Using the data below, copy out all lines with the word "Ongkharak".
(SUPPLIED ENTRIES)
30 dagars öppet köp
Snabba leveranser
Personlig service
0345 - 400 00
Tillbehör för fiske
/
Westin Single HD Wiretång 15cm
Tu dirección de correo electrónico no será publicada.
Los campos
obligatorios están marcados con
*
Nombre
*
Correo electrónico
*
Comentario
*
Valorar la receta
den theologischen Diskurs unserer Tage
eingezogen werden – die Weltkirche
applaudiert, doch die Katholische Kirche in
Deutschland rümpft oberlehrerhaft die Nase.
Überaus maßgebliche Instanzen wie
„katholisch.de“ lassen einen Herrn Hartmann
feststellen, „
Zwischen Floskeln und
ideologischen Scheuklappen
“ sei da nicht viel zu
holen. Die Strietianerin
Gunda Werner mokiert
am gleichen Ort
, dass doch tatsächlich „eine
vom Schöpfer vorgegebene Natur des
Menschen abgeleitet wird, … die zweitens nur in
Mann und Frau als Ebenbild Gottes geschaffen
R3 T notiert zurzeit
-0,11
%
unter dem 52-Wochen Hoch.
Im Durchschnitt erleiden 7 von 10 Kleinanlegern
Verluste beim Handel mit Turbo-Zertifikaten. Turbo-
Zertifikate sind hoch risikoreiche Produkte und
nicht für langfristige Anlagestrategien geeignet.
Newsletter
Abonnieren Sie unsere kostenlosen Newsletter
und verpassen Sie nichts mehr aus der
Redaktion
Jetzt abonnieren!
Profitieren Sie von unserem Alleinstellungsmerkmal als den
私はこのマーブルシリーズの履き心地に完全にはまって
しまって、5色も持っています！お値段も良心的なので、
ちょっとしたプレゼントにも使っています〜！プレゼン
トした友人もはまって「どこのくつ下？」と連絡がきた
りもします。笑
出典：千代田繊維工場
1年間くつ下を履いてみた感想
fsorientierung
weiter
(End SUPPLIED ENTRIES)
(SUPPLIED ENTRIES)
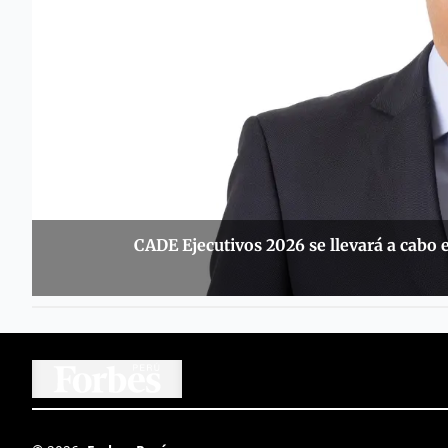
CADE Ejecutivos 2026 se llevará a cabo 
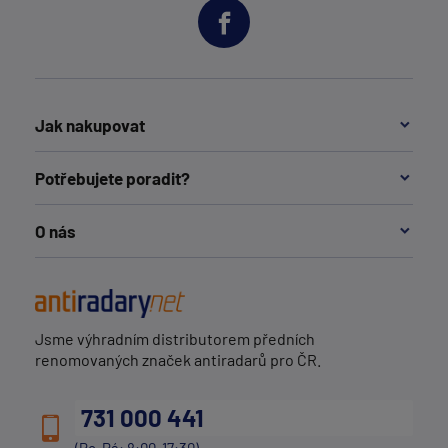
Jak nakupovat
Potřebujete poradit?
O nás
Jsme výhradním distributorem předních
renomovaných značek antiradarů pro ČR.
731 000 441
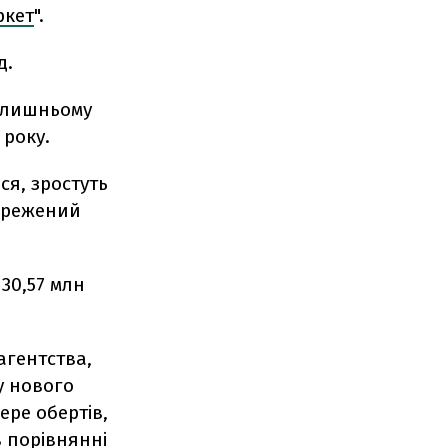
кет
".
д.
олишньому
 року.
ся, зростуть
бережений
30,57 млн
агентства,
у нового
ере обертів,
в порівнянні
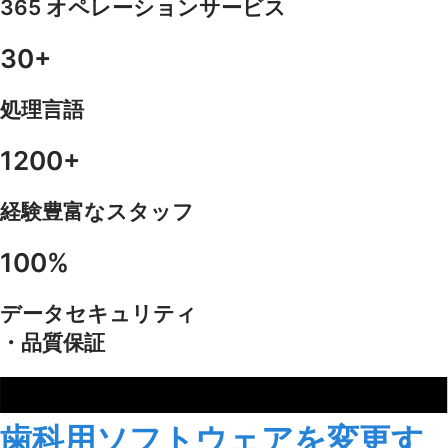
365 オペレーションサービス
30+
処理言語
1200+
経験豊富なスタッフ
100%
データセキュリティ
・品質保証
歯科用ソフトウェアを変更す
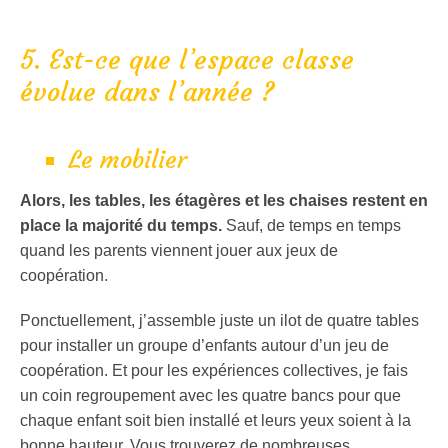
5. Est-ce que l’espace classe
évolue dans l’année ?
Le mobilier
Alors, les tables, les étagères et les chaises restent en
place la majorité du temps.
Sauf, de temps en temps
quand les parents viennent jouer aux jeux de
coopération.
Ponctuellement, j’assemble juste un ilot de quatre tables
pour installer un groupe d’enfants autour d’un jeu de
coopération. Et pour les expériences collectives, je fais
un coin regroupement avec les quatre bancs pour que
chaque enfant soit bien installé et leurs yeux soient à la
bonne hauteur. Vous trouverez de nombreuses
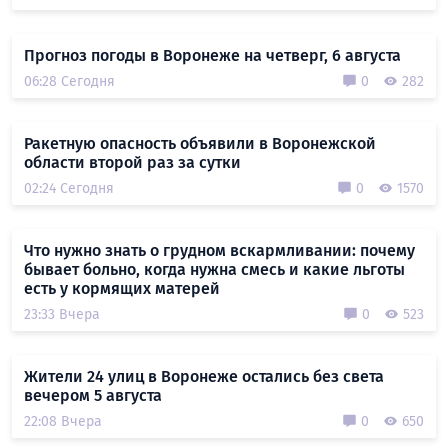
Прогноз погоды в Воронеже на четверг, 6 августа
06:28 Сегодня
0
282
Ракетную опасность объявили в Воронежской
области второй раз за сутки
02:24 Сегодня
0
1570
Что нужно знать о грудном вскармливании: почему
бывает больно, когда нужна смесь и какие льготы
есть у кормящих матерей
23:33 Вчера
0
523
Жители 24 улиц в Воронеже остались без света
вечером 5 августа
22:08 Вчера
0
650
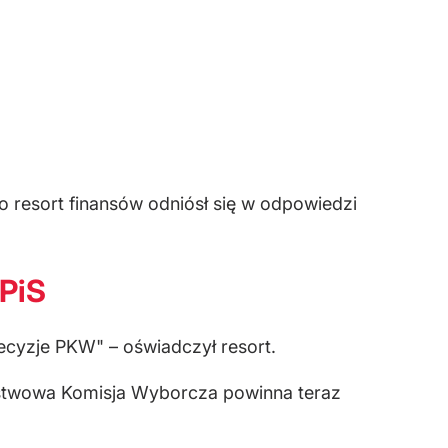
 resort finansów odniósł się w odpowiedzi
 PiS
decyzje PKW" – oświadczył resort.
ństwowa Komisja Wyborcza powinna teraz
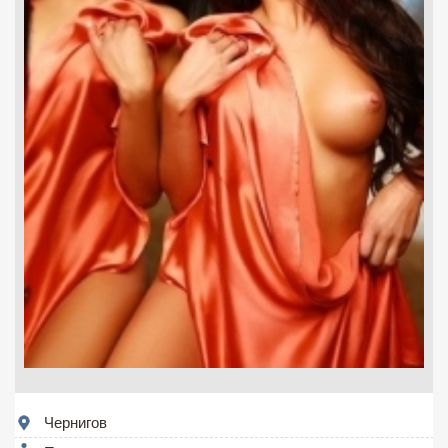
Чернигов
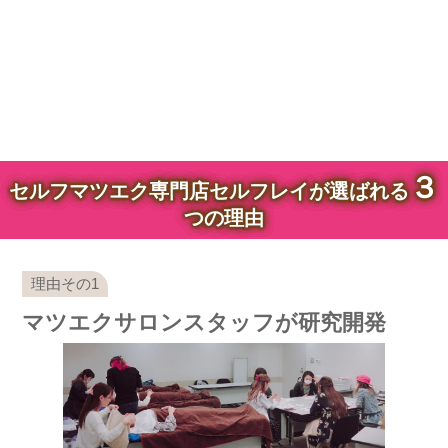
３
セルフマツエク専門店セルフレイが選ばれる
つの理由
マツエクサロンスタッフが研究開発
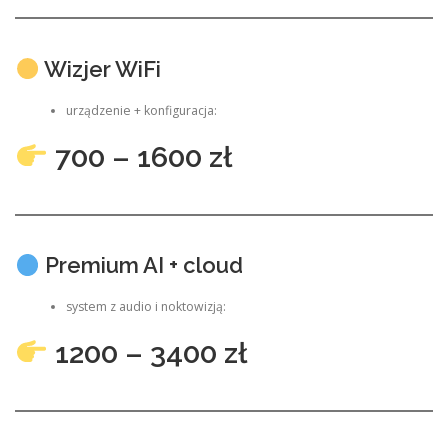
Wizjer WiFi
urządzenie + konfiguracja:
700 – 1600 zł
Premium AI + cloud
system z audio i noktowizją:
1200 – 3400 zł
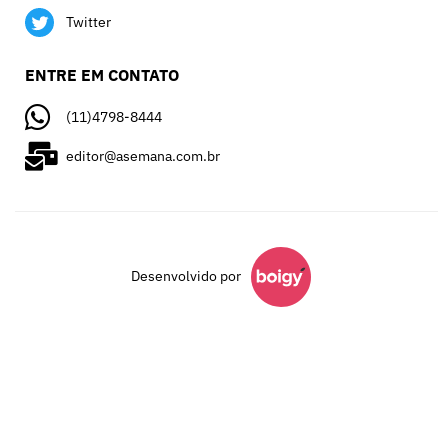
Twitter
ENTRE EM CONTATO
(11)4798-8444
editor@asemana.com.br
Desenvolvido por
(End SUPPLIED ENTRIES)
(SUPPLIED ENTRIES)
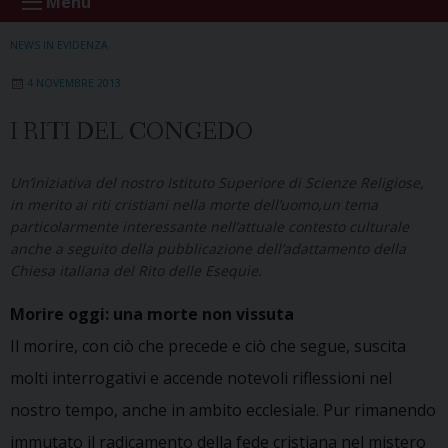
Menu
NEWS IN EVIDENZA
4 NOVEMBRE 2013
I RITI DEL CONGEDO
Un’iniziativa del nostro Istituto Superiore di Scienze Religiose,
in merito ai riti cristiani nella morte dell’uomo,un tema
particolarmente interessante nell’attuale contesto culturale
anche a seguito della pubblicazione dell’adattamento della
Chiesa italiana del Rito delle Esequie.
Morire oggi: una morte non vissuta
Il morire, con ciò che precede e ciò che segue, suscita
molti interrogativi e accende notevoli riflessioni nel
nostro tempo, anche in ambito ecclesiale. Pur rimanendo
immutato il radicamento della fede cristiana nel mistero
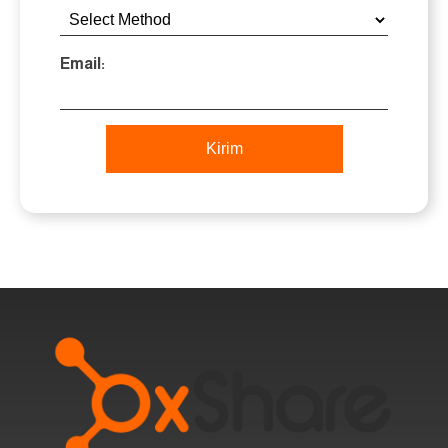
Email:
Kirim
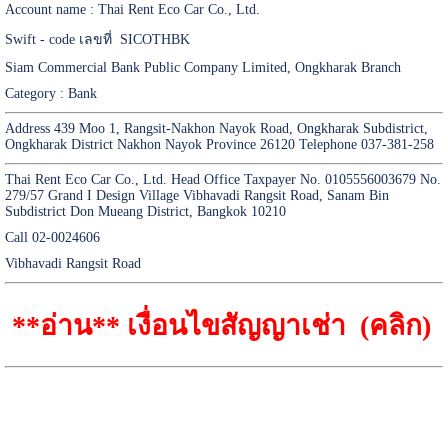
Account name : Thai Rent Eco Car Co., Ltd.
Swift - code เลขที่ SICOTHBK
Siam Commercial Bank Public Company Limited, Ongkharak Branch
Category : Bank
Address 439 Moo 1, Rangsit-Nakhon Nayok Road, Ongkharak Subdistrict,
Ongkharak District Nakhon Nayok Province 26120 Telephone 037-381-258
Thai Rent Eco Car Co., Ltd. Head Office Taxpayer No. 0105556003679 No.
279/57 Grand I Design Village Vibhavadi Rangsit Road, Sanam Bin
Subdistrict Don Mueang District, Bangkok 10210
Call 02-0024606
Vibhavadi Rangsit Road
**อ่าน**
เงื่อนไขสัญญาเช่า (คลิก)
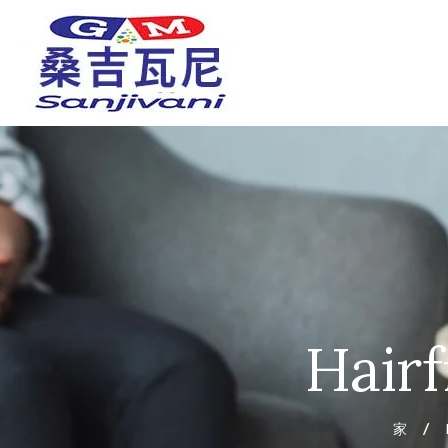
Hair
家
(End SUPPLIED ENTRIES)
• [WORKED SOLUTION]
Siam Commercial Bank Public Company Limited, Ongkharak Branch
Address 439 Moo 1, Rangsit-Nakhon Nayok Road, Ongkharak Subdistrict,
Ongkharak District Nakhon Nayok Province 26120 Telephone 037-381-258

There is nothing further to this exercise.